Spatial grounding data
★ ★ ★ ★ ★ ★ ★
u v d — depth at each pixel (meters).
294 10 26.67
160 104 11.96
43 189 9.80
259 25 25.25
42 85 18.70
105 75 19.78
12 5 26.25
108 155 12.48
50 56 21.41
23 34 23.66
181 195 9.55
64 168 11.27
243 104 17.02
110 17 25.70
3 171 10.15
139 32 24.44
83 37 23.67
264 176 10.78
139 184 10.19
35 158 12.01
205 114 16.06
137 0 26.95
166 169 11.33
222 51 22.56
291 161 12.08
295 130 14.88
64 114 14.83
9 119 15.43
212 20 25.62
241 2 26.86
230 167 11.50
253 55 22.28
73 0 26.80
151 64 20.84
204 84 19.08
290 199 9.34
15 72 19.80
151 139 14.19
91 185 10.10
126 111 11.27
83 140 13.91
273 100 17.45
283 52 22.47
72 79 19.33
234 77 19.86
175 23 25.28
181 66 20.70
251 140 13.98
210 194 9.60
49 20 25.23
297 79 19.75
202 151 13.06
★ ★ ★ ★ ★ ★ ★
[PROBLEM DETAILS] Output exactly the lines above, from the one holding "241 2 26.86" through the end of the data, including the first and last.

[EXERCISE SOLUTION]
241 2 26.86
230 167 11.50
253 55 22.28
73 0 26.80
151 64 20.84
204 84 19.08
290 199 9.34
15 72 19.80
151 139 14.19
91 185 10.10
126 111 11.27
83 140 13.91
273 100 17.45
283 52 22.47
72 79 19.33
234 77 19.86
175 23 25.28
181 66 20.70
251 140 13.98
210 194 9.60
49 20 25.23
297 79 19.75
202 151 13.06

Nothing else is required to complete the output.